The possibilities are endless with the right ABM foundation.

Delivering Engagement Data You Can Act On

Data are useless unless you act on it. That’s why it’s important to get it in front of your team. We find that Sales and SDRs love engagement data as much as Marketing!

When you make engagement data available to Sales and Sales Development, they will be able to use it to:

  • Identify engaged accounts
  • Find the best people to contact next
  • Understand how effectively Marketing is supporting their efforts
  • Prepare QBRs and other account reviews

If you want your team to be effective, you must expose data about existing rep activity and effectiveness. Give it to them in multiple ways, and to it consistently. At Engagio, we deliver engagement data via email, CRM, sales tools, and your analytics platform.

In Email

Most reps appreciate weekly (or even daily) emails about engagement with the accounts they care about. Imagine coming into the office first thing in the morning and having an email summarizing activities and changes in engagement of your key accounts. They can use that data to drill down and determine the next action to take on that account.

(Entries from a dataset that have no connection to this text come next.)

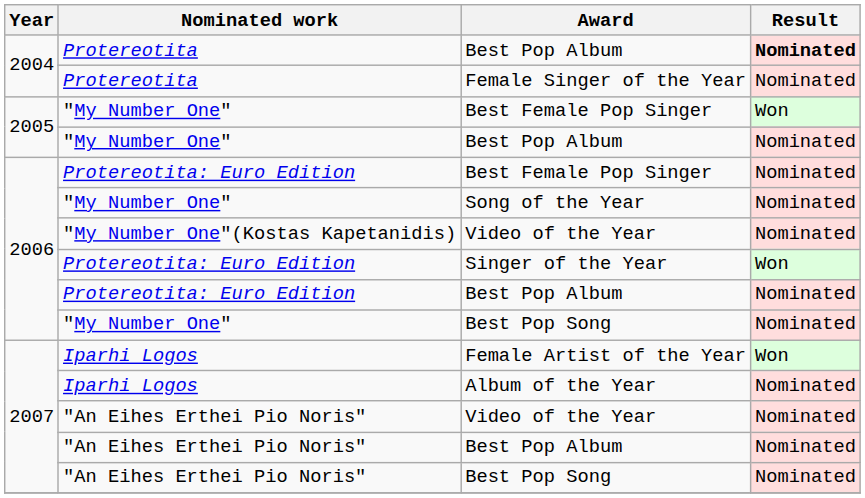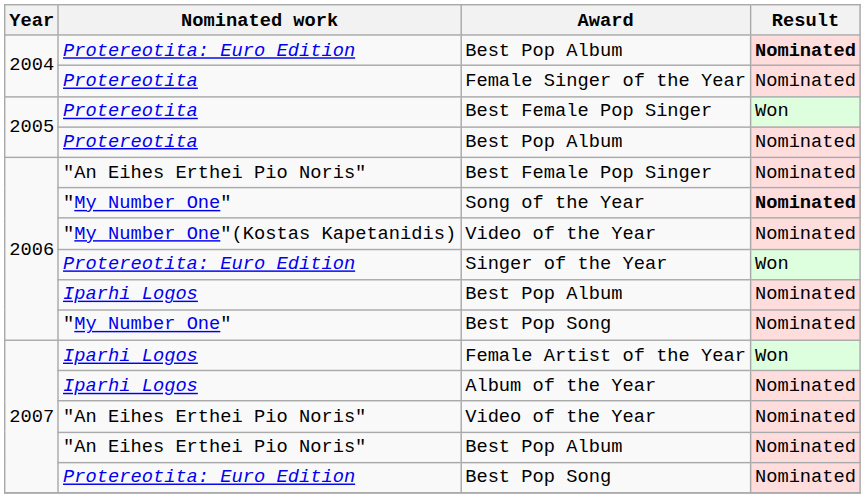2004 / Best Pop Album | Nominated work: Protereotita -> Protereotita: Euro Edition
2005 / Best Female Pop Singer | Nominated work: "My Number One" -> Protereotita
2005 / Best Pop Album | Nominated work: "My Number One" -> Protereotita
2006 / Best Female Pop Singer | Nominated work: Protereotita: Euro Edition -> "Αn Eihes Erthei Pio Noris"
Song of the Year | Result: normal -> bold
2006 / Best Pop Album | Nominated work: Protereotita: Euro Edition -> Iparhi Logos
2007 / Best Pop Song | Nominated work: "Αn Eihes Erthei Pio Noris" -> Protereotita: Euro Edition
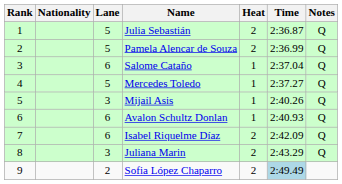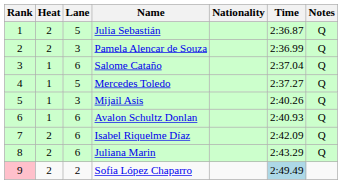columns swapped: Heat <-> Nationality
Pamela Alencar de Souza | Lane: 5 -> 3
Juliana Marin | Lane: 3 -> 6
Sofia López Chaparro | Rank: no background -> pink background
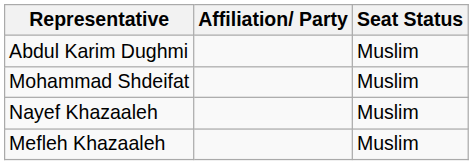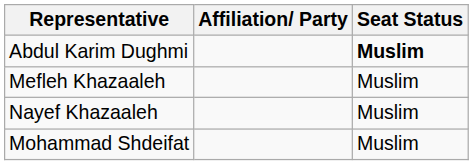Abdul Karim Dughmi | Seat Status: normal -> bold
rows swapped: Mefleh Khazaaleh <-> Mohammad Shdeifat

Here is some other key information that reps can use in these emails:

  • Most engaged accounts
  • Accounts visiting the website
  • Newly engaged executives

Here’s an example of a weekly email highlighting target account insights for a particular rep.

In CRM

Reps also want to see engagement data where they spend another significant portion of their day: the company’s CRM. Include online and offline activities for leads and contacts as well as insights across Marketing and Sales activities. Tracking web activity is not enough.

In your CRM, display:

  • Calculated fields. Show total minutes by account and individual for engagement types across time periods.
  • Visual timelines. Map account engagement activities in a visual timeline. (These are essentially electrocardiogram, or EKG, charts for account health.)

Here’s a visual timeline view of engagement data over time.

In Other Tools that Sales Uses

Engagement data is useful anywhere customer-facing employees work: corporate email, calendars, LinkedIn, and so on. Engagio’s Scout product is a Chrome extension that lets reps quickly see engagement information about accounts and the people at the accounts, as well as all the emails and meetings with the account (a “unified account inbox”) — anywhere reps are already working on the web.

These essential account insights coordinate relevant, human interactions — which is what ABM is all about.

Engagio’s Scout product is a sidebar for Salesforce, LinkedIn and Gmail accounts, etc.

In analytics platforms

Directly logging into analytics platforms like Engagio’s Engage product is the most sophisticated option. Salespeople mine for nuggets of opportunity by drilling into territories and seeing account data. About ~30% of Engagio customers encourage their AEs and SDRs to log in to the platform directly.

Engagement analytics answer a fundamental question that all ABM practitioners are trying to answer: Are we creating and deepening relationships with the right people at target accounts?